Charles River Analytics developed State Estimation via Asynchronous Probabilistic Inference for Logistics Enterprises (STAPLES) under a $2 million contract awarded by the Defense Advanced Research Projects Agency (DARPA). STAPLES is an instrumental part of DARPA’s LogX program, which enhances how the DoD’s Joint Logistics Enterprise operates in an increasingly contested global security environment. The Joint Logistics Enterprise spans supply chain and logistics operations, ensuring forces are ready to go at a moment’s notice. LogX will improve the enterprise’s ability for real-time situational awareness, future state prediction, and assessment.
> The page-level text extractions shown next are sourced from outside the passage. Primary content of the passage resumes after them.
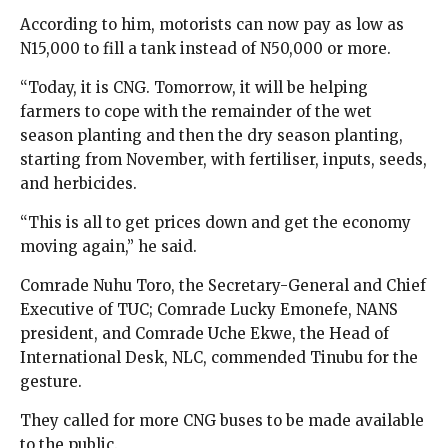
According to him, motorists can now pay as low as
N15,000 to fill a tank instead of N50,000 or more.
“Today, it is CNG. Tomorrow, it will be helping
farmers to cope with the remainder of the wet
season planting and then the dry season planting,
starting from November, with fertiliser, inputs, seeds,
and herbicides.
“This is all to get prices down and get the economy
moving again,” he said.
Comrade Nuhu Toro, the Secretary-General and Chief
Executive of TUC; Comrade Lucky Emonefe, NANS
president, and Comrade Uche Ekwe, the Head of
International Desk, NLC, commended Tinubu for the
gesture.
They called for more CNG buses to be made available
to the public.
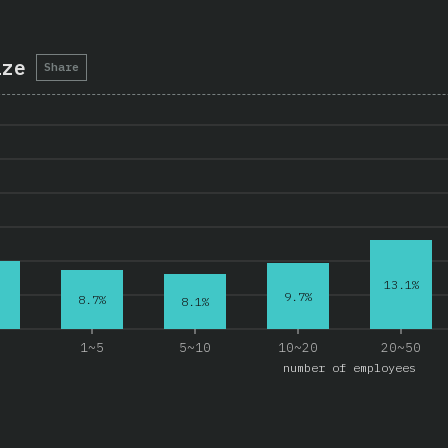
ize
Share
13.1%
9.7%
8.7%
8.1%
e
1~5
5~10
10~20
20~50
number of employees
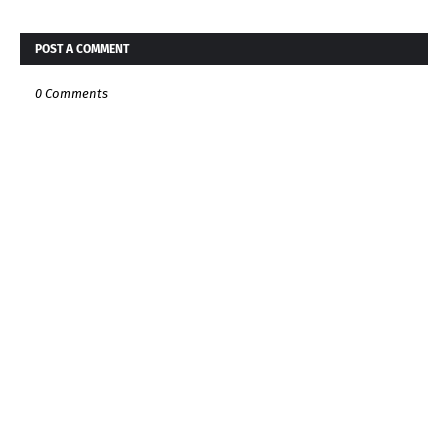
POST A COMMENT
0 Comments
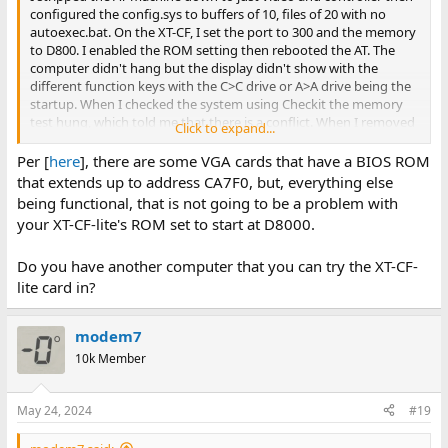
configured the config.sys to buffers of 10, files of 20 with no
autoexec.bat. On the XT-CF, I set the port to 300 and the memory
to D800. I enabled the ROM setting then rebooted the AT. The
computer didn't hang but the display didn't show with the
different function keys with the C>C drive or A>A drive being the
startup. When I checked the system using Checkit the memory
test hung, which told me that there is a conflict. When I removed
Click to expand...
the XT-CF card and used Checkit again everything was back to
normal. I now have a workaround with using NetDrive that Mr.
Per [
here
], there are some VGA cards that have a BIOS ROM
Brutman stood up recently on his mTCP website, where the
that extends up to address CA7F0, but, everything else
network gives me the same space as would have been provided
being functional, that is not going to be a problem with
by the XT-CF card.
your XT-CF-lite's ROM set to start at D8000.
Do you have another computer that you can try the XT-CF-
lite card in?
modem7
10k Member
May 24, 2024
#19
STAPLES software offers highly performant, distributed, dynamic state estimation and prediction at scale using asynchronous belief propagation, a tractable-by-construction (TBC) approach, and a temporal querying interface. It is implemented within Scruff™, the latest probabilistic programming framework from Charles River Analytics.
Performant, accurate, and automatic inference across a wide range of models is a “holy grail” of probabilistic programming—many developers can write high quality probabilistic programs with little education, but understanding the tradeoffs and challenges of tractable inference algorithm development and application requires significantly more expertise. Scruff, unlike other probabilistic programming frameworks, is designed to enable high performance inference with minimal expertise in inference algorithms.
Scruff is a next-generation probabilistic programming framework built on the success of the Figaro™ probabilistic programming language, which has been applied successfully to solve a diverse range of DoD problems.